> **Work instructions**: Return each line of the data below unchanged and in its original order.

****************************************

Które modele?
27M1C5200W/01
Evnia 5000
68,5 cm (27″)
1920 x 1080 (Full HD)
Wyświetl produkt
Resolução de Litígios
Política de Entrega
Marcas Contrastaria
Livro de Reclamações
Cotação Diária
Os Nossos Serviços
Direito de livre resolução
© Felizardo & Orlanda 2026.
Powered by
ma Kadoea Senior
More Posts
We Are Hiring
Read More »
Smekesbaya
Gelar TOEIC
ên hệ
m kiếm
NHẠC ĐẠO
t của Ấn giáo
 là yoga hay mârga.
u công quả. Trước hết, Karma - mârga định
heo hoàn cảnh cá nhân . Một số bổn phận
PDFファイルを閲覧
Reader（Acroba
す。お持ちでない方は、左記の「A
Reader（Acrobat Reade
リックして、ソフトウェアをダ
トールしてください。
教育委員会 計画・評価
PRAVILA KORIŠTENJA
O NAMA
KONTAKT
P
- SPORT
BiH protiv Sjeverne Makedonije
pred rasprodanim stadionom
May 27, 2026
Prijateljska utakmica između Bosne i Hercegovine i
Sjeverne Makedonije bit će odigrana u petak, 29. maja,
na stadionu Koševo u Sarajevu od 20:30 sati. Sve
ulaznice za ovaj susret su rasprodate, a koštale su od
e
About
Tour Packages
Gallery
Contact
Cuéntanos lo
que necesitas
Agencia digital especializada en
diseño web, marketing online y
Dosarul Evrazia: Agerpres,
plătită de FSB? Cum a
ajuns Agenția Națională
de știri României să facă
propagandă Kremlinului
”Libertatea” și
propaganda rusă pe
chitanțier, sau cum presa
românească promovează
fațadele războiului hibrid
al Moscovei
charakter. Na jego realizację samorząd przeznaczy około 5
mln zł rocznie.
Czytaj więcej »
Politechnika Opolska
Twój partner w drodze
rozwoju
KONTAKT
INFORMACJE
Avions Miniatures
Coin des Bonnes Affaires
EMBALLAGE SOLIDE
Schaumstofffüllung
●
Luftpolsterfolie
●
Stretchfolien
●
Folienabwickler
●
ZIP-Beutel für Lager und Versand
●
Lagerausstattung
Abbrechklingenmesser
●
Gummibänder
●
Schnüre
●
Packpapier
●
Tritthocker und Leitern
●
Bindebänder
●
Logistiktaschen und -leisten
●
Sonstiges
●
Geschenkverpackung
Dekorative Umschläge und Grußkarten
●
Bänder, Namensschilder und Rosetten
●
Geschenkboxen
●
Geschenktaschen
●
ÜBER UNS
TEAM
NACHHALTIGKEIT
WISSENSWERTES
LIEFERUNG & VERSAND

****************************************

> **Solution to the exercise**:
Które modele?
27M1C5200W/01
Evnia 5000
68,5 cm (27″)
1920 x 1080 (Full HD)
Wyświetl produkt
Resolução de Litígios
Política de Entrega
Marcas Contrastaria
Livro de Reclamações
Cotação Diária
Os Nossos Serviços
Direito de livre resolução
© Felizardo & Orlanda 2026.
Powered by
ma Kadoea Senior
More Posts
We Are Hiring
Read More »
Smekesbaya
Gelar TOEIC
ên hệ
m kiếm
NHẠC ĐẠO
t của Ấn giáo
 là yoga hay mârga.
u công quả. Trước hết, Karma - mârga định
heo hoàn cảnh cá nhân . Một số bổn phận
PDFファイルを閲覧
Reader（Acroba
す。お持ちでない方は、左記の「A
Reader（Acrobat Reade
リックして、ソフトウェアをダ
トールしてください。
教育委員会 計画・評価
PRAVILA KORIŠTENJA
O NAMA
KONTAKT
P
- SPORT
BiH protiv Sjeverne Makedonije
pred rasprodanim stadionom
May 27, 2026
Prijateljska utakmica između Bosne i Hercegovine i
Sjeverne Makedonije bit će odigrana u petak, 29. maja,
na stadionu Koševo u Sarajevu od 20:30 sati. Sve
ulaznice za ovaj susret su rasprodate, a koštale su od
e
About
Tour Packages
Gallery
Contact
Cuéntanos lo
que necesitas
Agencia digital especializada en
diseño web, marketing online y
Dosarul Evrazia: Agerpres,
plătită de FSB? Cum a
ajuns Agenția Națională
de știri României să facă
propagandă Kremlinului
”Libertatea” și
propaganda rusă pe
chitanțier, sau cum presa
românească promovează
fațadele războiului hibrid
al Moscovei
charakter. Na jego realizację samorząd przeznaczy około 5
mln zł rocznie.
Czytaj więcej »
Politechnika Opolska
Twój partner w drodze
rozwoju
KONTAKT
INFORMACJE
Avions Miniatures
Coin des Bonnes Affaires
EMBALLAGE SOLIDE
Schaumstofffüllung
●
Luftpolsterfolie
●
Stretchfolien
●
Folienabwickler
●
ZIP-Beutel für Lager und Versand
●
Lagerausstattung
Abbrechklingenmesser
●
Gummibänder
●
Schnüre
●
Packpapier
●
Tritthocker und Leitern
●
Bindebänder
●
Logistiktaschen und -leisten
●
Sonstiges
●
Geschenkverpackung
Dekorative Umschläge und Grußkarten
●
Bänder, Namensschilder und Rosetten
●
Geschenkboxen
●
Geschenktaschen
●
ÜBER UNS
TEAM
NACHHALTIGKEIT
WISSENSWERTES
LIEFERUNG & VERSAND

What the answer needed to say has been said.